*** Opening of Supplied material ***

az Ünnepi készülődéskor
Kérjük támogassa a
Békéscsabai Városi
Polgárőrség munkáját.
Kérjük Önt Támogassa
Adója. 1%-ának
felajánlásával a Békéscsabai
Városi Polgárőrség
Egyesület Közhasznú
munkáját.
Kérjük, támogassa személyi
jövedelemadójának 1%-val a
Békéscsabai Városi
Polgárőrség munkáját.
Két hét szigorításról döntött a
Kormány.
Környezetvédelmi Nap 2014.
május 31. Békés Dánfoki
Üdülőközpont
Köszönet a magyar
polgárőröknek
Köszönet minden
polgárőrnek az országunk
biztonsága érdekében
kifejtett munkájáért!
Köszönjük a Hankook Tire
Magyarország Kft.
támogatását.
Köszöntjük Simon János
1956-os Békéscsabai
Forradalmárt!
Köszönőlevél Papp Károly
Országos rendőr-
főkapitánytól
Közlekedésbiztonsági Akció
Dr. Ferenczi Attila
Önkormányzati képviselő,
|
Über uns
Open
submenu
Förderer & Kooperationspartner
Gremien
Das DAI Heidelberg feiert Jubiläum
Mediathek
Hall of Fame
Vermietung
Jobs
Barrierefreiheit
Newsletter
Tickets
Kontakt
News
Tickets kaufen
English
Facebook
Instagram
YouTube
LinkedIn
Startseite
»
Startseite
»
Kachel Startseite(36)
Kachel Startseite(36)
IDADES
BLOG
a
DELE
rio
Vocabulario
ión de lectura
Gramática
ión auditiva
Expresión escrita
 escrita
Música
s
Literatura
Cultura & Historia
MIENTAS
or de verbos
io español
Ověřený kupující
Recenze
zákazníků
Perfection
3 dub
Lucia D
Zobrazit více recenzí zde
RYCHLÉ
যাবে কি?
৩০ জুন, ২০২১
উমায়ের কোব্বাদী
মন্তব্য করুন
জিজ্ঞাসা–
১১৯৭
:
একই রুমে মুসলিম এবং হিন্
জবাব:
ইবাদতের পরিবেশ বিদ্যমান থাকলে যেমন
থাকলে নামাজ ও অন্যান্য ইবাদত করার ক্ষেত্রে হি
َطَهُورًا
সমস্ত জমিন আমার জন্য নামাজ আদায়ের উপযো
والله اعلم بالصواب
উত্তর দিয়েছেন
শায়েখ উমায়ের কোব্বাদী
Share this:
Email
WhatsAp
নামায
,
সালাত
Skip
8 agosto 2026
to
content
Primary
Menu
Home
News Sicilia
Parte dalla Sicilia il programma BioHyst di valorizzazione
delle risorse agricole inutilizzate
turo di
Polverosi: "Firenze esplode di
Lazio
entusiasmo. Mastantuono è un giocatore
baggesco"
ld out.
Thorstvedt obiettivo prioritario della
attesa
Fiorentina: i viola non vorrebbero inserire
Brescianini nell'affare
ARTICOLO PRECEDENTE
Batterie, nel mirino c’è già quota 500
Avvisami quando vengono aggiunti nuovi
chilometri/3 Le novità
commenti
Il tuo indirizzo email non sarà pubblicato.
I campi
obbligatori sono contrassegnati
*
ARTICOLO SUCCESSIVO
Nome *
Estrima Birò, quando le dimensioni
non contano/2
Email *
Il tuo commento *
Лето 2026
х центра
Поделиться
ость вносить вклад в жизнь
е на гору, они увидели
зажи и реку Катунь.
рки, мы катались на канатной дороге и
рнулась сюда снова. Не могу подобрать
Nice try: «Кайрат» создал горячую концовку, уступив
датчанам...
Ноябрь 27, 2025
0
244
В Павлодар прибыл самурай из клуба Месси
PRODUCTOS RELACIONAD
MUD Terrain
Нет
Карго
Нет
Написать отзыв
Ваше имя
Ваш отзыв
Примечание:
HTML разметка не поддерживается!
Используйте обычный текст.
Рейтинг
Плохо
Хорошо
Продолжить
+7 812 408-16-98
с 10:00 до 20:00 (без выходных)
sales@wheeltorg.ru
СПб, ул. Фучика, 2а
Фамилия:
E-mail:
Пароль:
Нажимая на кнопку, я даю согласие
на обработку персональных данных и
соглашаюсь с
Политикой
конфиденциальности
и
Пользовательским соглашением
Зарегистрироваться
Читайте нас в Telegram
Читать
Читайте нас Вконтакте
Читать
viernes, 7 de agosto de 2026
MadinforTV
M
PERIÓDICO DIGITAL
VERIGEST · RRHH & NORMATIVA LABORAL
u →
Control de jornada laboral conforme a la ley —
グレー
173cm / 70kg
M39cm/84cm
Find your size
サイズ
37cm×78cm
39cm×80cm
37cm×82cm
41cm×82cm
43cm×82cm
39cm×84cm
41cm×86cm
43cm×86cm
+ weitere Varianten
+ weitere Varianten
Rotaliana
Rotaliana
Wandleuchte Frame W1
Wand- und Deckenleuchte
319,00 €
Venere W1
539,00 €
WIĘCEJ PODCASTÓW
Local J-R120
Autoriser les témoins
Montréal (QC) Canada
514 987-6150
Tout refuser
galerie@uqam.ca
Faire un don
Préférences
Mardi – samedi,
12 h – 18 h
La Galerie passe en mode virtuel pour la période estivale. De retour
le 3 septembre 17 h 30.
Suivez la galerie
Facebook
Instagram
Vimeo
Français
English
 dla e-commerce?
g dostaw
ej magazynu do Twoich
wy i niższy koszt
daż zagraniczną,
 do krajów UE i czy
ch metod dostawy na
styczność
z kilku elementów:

*** Close of Supplied material ***

Please retype the lines starting at the very first one and ending at the line that contains "Köszönet minden", including both ends.

**Solution to the exercise:**
az Ünnepi készülődéskor
Kérjük támogassa a
Békéscsabai Városi
Polgárőrség munkáját.
Kérjük Önt Támogassa
Adója. 1%-ának
felajánlásával a Békéscsabai
Városi Polgárőrség
Egyesület Közhasznú
munkáját.
Kérjük, támogassa személyi
jövedelemadójának 1%-val a
Békéscsabai Városi
Polgárőrség munkáját.
Két hét szigorításról döntött a
Kormány.
Környezetvédelmi Nap 2014.
május 31. Békés Dánfoki
Üdülőközpont
Köszönet a magyar
polgárőröknek
Köszönet minden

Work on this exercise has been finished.